Did that even mean anything? We had never said we were exclusive on the fight/make-out thing. For all I knew I was just the younger guy Vanessa made out with once in a while, while she waited to find THE guy for her.

Thinking about that made me want to hurl. Thinking about Vanessa with another guy made me mad as hell. Just that Facebook guy she had apparently gone out with... I wasn't going to say I had hacked his computer and put in it a nice little virus but ya... I had hacked that dumb bastard computer and put a virus into it.

Like I needed more signs to show I was immature.

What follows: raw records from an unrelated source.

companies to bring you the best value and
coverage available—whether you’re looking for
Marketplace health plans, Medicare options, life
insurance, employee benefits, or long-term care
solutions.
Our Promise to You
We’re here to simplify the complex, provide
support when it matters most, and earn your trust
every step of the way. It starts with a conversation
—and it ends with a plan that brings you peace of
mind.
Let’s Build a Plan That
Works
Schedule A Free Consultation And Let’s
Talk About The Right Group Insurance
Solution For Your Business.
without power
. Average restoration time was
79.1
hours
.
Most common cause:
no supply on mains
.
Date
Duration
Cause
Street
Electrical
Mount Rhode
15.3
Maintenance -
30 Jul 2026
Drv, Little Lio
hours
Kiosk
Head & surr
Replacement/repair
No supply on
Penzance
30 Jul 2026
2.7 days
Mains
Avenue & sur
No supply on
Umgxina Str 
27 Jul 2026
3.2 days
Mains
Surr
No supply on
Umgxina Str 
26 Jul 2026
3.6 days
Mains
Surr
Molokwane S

But in a way it WAS my fault. Just because she was the oldest that didn't mean she had to be the one to say she actually wanted to be with me, that we did actually have something special, that I wasn't just Lexi's little brother. It was my fault that I was mopping like a whiny boy dipped in sissy sauce at birth, because I should have told Vanessa she meant something for ME, that I CARED about her...

I should have told her that...

But I was too proud to say it.

And she had left.

But today she was coming back.

And today there was no place for being proud.

While I was eating my cereal, Lexi walked down the stairs and into the kitchen yawning.

"Someone's in a hurry to get to school" she said with that smug little smile of hers and poured coffee for herself.

For one second I stop thinking about Vanessa. Lexi was way too tired these past few days. She had made herself sick... This whole thing with Blake really wasn't healthy. As much as I wanted to win my bet I wished they both would just tell they liked each other already.

Maybe I could call Blake again and tell him to say something or leave my sister alone because he was making her sick. I'm sure that would get his head out of his ass.

It amazed me that those two were so stupid as to not realized they were both crazy about each other.

And that made me think about Vanessa again...

Were we blind like those two?

I shrugged and said "There's not even a point in arguing on this"

That made my sister laugh "You're cute"

Yes cute is so the thing I'm aiming for today.

Cute was for ponies! Cute was for little Nintendo DS games with the princess you could dress up!